Carl McColman, in his blog of spirituality, The Website of Unknowing, offers a delicious discussion of a spiritual middle ground between militant fundamentalism and angry atheism, a place of holy agnosticism:

the landscape of the Divine Mystery, where mythical religion need not be entirely dismissed but rather can be rehabilitated into a narrative of personal and collective transfiguration, even if its old truth claims must be re-evaluated in the light of science.

  and further described as:

a world where theists and atheists, both of whom know that they know “the truth,”  can transcend their limited/partial perspectives and embrace the profound mystery that lies beyond the limits of their knowing.

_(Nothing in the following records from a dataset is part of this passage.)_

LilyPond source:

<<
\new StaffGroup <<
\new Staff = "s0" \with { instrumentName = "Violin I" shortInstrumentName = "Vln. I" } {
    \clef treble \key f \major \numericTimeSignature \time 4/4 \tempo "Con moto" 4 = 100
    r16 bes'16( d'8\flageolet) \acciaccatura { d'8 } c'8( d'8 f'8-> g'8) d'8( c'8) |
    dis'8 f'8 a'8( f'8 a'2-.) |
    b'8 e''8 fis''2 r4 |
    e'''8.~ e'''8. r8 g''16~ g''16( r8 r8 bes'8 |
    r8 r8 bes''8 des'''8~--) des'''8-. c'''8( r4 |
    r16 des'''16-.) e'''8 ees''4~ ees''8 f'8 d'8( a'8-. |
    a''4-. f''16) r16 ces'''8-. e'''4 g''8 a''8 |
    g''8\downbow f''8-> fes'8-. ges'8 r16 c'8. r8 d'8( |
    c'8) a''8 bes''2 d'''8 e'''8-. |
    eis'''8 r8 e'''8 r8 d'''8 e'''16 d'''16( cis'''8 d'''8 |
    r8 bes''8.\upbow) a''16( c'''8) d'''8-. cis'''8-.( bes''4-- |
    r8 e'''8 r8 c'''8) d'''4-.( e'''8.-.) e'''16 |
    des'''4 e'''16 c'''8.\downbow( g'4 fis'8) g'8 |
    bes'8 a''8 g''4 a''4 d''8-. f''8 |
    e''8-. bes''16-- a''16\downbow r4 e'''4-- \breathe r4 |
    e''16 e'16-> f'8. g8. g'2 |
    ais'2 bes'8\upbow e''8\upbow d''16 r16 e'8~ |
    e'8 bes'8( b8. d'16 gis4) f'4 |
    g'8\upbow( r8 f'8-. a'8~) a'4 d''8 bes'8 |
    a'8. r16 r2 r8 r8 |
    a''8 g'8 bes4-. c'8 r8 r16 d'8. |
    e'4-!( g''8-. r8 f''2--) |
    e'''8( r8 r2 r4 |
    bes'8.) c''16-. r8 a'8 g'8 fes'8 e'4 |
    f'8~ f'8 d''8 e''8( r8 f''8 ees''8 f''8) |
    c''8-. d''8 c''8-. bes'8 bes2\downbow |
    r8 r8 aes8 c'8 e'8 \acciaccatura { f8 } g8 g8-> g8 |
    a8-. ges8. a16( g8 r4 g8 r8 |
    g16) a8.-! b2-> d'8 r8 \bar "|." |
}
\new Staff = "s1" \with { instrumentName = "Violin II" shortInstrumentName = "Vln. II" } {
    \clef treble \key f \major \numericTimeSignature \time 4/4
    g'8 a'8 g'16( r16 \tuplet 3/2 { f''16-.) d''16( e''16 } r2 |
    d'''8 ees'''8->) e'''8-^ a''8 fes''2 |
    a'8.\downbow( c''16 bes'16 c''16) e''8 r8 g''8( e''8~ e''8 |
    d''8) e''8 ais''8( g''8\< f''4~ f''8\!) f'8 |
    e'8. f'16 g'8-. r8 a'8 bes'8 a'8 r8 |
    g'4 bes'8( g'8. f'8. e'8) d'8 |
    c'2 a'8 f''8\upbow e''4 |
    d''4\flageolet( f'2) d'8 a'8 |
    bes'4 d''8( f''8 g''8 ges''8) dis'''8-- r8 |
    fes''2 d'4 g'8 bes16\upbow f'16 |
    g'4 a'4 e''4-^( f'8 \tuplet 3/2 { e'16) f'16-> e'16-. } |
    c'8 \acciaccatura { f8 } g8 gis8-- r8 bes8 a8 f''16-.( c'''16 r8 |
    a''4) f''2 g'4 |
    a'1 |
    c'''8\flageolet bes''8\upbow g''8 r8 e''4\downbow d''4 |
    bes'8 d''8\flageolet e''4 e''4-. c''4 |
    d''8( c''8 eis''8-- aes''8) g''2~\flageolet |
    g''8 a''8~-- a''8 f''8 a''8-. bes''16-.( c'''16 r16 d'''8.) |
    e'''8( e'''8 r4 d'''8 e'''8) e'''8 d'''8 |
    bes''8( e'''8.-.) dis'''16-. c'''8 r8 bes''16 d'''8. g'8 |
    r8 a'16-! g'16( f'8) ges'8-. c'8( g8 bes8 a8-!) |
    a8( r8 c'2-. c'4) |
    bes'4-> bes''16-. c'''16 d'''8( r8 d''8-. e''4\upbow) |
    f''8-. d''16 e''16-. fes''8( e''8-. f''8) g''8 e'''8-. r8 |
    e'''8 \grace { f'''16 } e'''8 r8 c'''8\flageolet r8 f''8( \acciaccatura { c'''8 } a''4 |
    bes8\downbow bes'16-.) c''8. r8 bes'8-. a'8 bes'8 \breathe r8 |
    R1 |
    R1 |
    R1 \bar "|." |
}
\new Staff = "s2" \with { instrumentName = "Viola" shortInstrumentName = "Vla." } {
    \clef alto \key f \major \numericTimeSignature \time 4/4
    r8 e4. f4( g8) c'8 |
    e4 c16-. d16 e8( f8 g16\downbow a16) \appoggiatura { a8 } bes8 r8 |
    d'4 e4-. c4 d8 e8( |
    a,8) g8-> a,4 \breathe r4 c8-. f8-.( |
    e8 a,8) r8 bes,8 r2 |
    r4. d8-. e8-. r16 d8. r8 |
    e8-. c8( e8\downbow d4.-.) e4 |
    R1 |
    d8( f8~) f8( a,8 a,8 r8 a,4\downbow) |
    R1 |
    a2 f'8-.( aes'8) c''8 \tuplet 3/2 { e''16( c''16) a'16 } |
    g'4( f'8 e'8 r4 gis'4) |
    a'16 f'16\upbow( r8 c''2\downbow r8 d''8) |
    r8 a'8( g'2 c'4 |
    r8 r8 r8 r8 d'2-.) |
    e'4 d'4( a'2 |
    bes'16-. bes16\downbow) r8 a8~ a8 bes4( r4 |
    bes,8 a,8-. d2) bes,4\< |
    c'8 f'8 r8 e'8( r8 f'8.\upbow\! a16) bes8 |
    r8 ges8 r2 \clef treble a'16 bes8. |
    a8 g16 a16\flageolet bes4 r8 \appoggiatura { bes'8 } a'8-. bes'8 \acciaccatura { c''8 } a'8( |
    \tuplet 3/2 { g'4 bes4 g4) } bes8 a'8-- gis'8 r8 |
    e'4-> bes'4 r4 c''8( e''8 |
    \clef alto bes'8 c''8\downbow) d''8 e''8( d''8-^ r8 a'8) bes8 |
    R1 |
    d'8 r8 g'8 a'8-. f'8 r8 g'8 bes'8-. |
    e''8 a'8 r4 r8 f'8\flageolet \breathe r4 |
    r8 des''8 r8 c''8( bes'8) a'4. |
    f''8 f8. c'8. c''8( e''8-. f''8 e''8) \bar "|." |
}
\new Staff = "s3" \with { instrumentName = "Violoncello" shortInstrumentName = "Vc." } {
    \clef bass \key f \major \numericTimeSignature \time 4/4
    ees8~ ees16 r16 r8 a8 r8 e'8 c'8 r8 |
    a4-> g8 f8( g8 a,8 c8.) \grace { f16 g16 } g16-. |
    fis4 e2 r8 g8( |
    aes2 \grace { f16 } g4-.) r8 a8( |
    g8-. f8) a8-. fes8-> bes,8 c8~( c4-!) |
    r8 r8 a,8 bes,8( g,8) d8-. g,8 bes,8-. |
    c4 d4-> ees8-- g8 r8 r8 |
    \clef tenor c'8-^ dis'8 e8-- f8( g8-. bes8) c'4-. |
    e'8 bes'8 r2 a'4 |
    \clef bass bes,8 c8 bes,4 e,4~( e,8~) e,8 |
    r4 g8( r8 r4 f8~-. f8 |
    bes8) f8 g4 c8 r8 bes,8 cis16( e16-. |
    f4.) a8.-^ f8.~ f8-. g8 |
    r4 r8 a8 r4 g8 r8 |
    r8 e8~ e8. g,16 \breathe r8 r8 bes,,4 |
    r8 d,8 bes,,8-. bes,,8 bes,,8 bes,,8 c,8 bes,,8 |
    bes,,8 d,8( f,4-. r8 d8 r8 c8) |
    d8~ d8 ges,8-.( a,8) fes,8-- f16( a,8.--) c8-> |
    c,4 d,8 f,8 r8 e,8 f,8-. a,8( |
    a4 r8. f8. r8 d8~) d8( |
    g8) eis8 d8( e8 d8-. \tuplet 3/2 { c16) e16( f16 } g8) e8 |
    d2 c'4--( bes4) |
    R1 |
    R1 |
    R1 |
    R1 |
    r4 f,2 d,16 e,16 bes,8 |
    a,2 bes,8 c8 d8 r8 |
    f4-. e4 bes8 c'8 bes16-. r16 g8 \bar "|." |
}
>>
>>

I have noted before that I am a big fan of Rabbi Abraham Joshua Heschel, a civil rights worker in the 60’s and a profound and prolific author.  He offers much the same idea in his “depth theology” that suggests:

The grand premise of religion is that man is able to surpass himself; that man who is part of this world may enter into relationship with Him who is greater than the world; that man may lift up his mind and be attached to the absolute … How does one rise above the horizon of the mind? How does one find a way in this world that would lead to an awareness of Him who is beyond this world? It is an act of profound significance that we sense more than we can say … concepts are second thoughts. All conceptualization is symbolization, an act of accommodation of reality to the human mind.  Quotations from God in Search of Man: A Philosophy of Judaism

Rudolph Bultmann, the giant of 20th century liberal theology and critical Biblical analysis, also chimes in with similar thoughts.

It may be said that myths give to the transcendent reality an immanent, this-worldly objectivity. Myths speak about gods and demons as powers on which man knows himself to be dependent, powers whose favors he needs, powers whose wrath he fears. Myths express the knowledge that man is not master of the world and his life, that the world within which he lives is full of riddles and mysteries and that human life also is full of riddles and mysteries.

While the fundamentalists claim literal truth for their myths and the atheists correctly debunk such claims, the knowing beyond knowing becomes lost. I think what Carl McColman, Rabbi Heschel, and Rudolph Bultmann have in common is the notion that we may celebrate the truth in the myths even as the myths are untrue.